As nanoparticles become increasingly important in our everyday lives, the understanding of nanoparticles remains shrouded in mystery to most people. This article attempts to explain the types and uses of these small objects.
In nanotechnology, particles are classified according to size — this includes the diameter of a particle. Within these tiny particles the sizes are defined as coarse or ultrafine.

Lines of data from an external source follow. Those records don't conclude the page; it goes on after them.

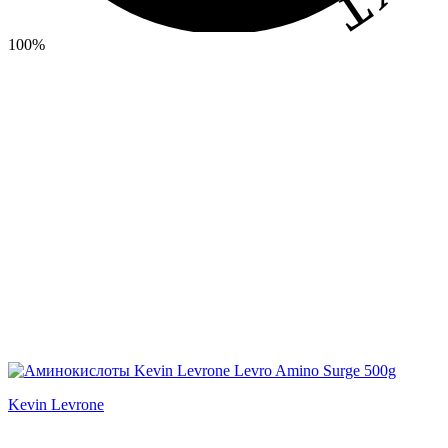
100%
Kevin Levrone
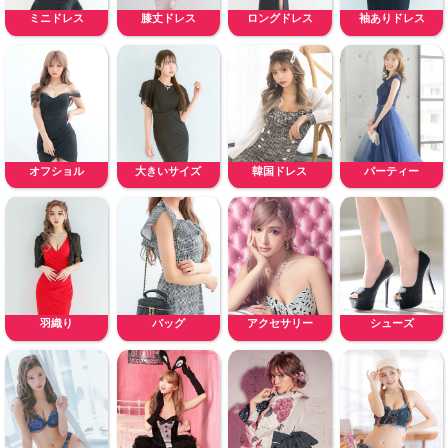
ミニドレス
膝丈ドレス
ロングドレス
袖ありドレス
オフショル
大きいサイズ
韓国ドレス
パーティー
羽織り
バッグ
アクセサリー
シューズ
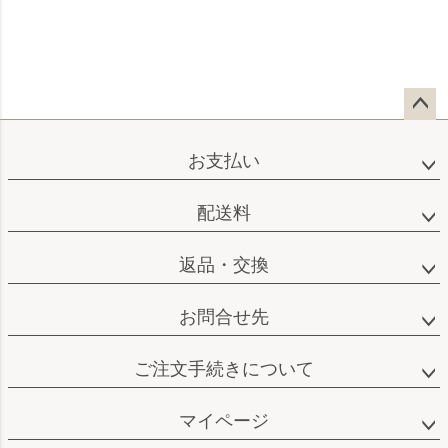
ペー
ジト
お支払い
ップ
へ
配送料
返品・交換
お問合せ先
ご注文手続きについて
マイページ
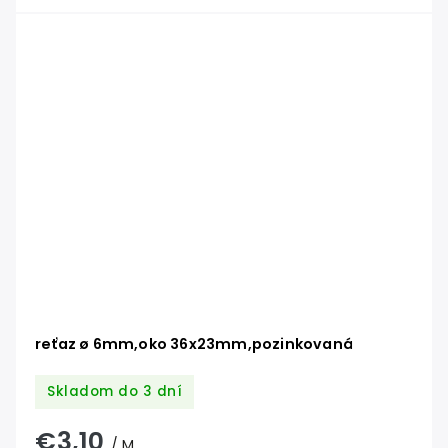
reťaz ø 6mm,oko 36x23mm,pozinkovaná
Skladom do 3 dní
€3,10
/ M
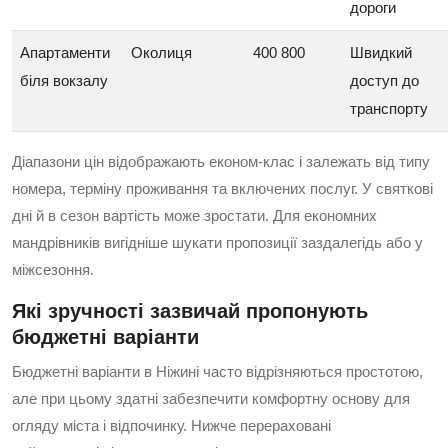
дороги
Апартаменти
Околиця
400 800
Швидкий
біля вокзалу
доступ до
транспорту
Діапазони цін відображають економ‑клас і залежать від типу
номера, терміну проживання та включених послуг. У святкові
дні й в сезон вартість може зростати. Для економних
мандрівників вигідніше шукати пропозиції заздалегідь або у
міжсезоння.
Які зручності зазвичай пропонують
бюджетні варіанти
Бюджетні варіанти в Ніжині часто відрізняються простотою,
але при цьому здатні забезпечити комфортну основу для
огляду міста і відпочинку. Нижче перераховані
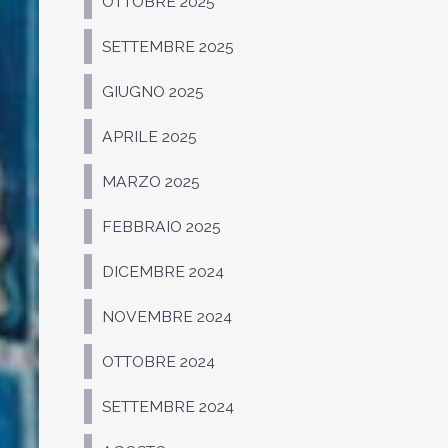
OTTOBRE 2025
SETTEMBRE 2025
GIUGNO 2025
APRILE 2025
MARZO 2025
FEBBRAIO 2025
DICEMBRE 2024
NOVEMBRE 2024
OTTOBRE 2024
SETTEMBRE 2024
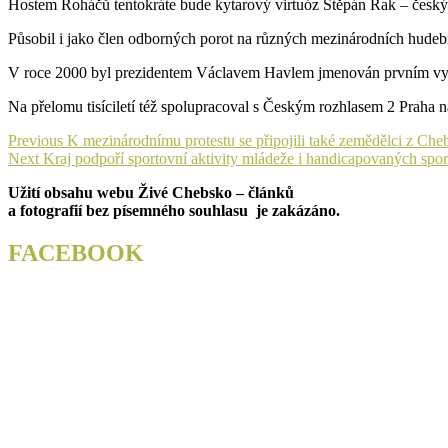
Hostem Roháčů tentokráte bude kytarový virtuóz Štěpán Rak – český 
Působil i jako člen odborných porot na různých mezinárodních hudeb
V roce 2000 byl prezidentem Václavem Havlem jmenován prvním vys
Na přelomu tisíciletí též spolupracoval s Českým rozhlasem 2 Praha n
Navigace
Previous
Previous
K mezinárodnímu protestu se připojili také zemědělci z Che
Next
post:
Next
Kraj podpoří sportovní aktivity mládeže i handicapovaných spo
pro
post:
Užití obsahu webu Živé Chebsko – článků
příspěvek
a fotografií bez písemného souhlasu je zakázáno.
FACEBOOK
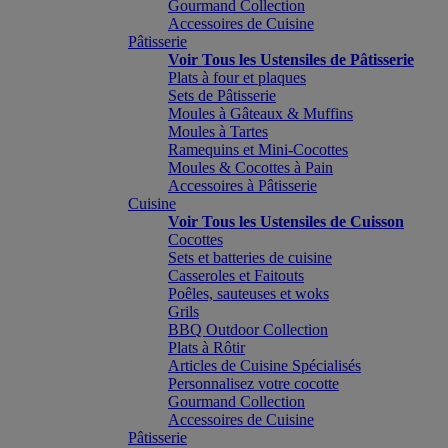
Gourmand Collection
Accessoires de Cuisine
Pâtisserie
Voir Tous les Ustensiles de Pâtisserie
Plats à four et plaques
Sets de Pâtisserie
Moules à Gâteaux & Muffins
Moules à Tartes
Ramequins et Mini-Cocottes
Moules & Cocottes à Pain
Accessoires à Pâtisserie
Cuisine
Voir Tous les Ustensiles de Cuisson
Cocottes
Sets et batteries de cuisine
Casseroles et Faitouts
Poêles, sauteuses et woks
Grils
BBQ Outdoor Collection
Plats à Rôtir
Articles de Cuisine Spécialisés
Personnalisez votre cocotte
Gourmand Collection
Accessoires de Cuisine
Pâtisserie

These “nanoparticles” cover a range of sizes:
Coarse – between 10,000 and 2,500 nanometers
Fine – between 2,500 to 100 nanometers
Ultrafine – between 100 to 1 nanometer
Individual molecules are usually not referred to as nanoparticles even though the size of most molecules would fit into the above classifications. Currently, research and a growing interest surround these tiny particles. This is due to the massive opportunity in the commercial sectors as well as the growing case for human prosperity. Scientists think that nanoparticle development will lead to huge leaps in technology — particularly in electronic, optical, and biomedical areas.
Nanoparticles are considered to be a more recent undertaking of modern science, however, early artists and craftsman used nanoparticle technology for metallic applications. This luster method demonstrated a complex knowledge that ancient people had of materials.
Currently, there are active uses of nanoparticle technology. One such use is the carrying of a chemotherapy drug which helps transport the drug in a direct path to cancerous tumors. The particles respond to a protein found within many types of tumors which creates a high delivery rate for the drug. This is being actively studied in Biosciences. In another use for cancer, gold is used used along with RNA molecules. The skin treatment that is developed can get through the skin and stop generation of proteins which inhibits further growth. There are many more applications being used with this type of delivery mechanism including magnetic attaching to cancer cells.
Nanoparticles are also being used as sensors and transistors. This provides them with wide electronics functionality — however, producing these tiny components still costs a lot of money. This is just the beginning of the wide uses of this technology.
Here are some more uses:
– Industrial coatings (for protecting things from ultra violet rays)
– Strengthening structures for lightweight applications
– Bacteria resistant for making textiles and fabrics odor/grime resistant.
– Crcuitry for making smaller and smaller “smart” parts
– Solar cells can be made from a nanoparticle printing process
– Reclamation of clean water by removing poisons such as arsenic from water sources
The most revolutionary use of all would be the delivering of genetic therapy. After studying nanotechnology and nanoparticles, it is easy to see how these tiny particles have the ability to create some influential things. Scientists speculate on future uses — paving roads with solar cells, delivering cancer curing medicine with lotion (already happening), diagnosing patients with invisible-to-the-human-eye robots, all made up of these tiny little particles. The future is bright and soon we can look forward to more consumer uses of these nanoparticles.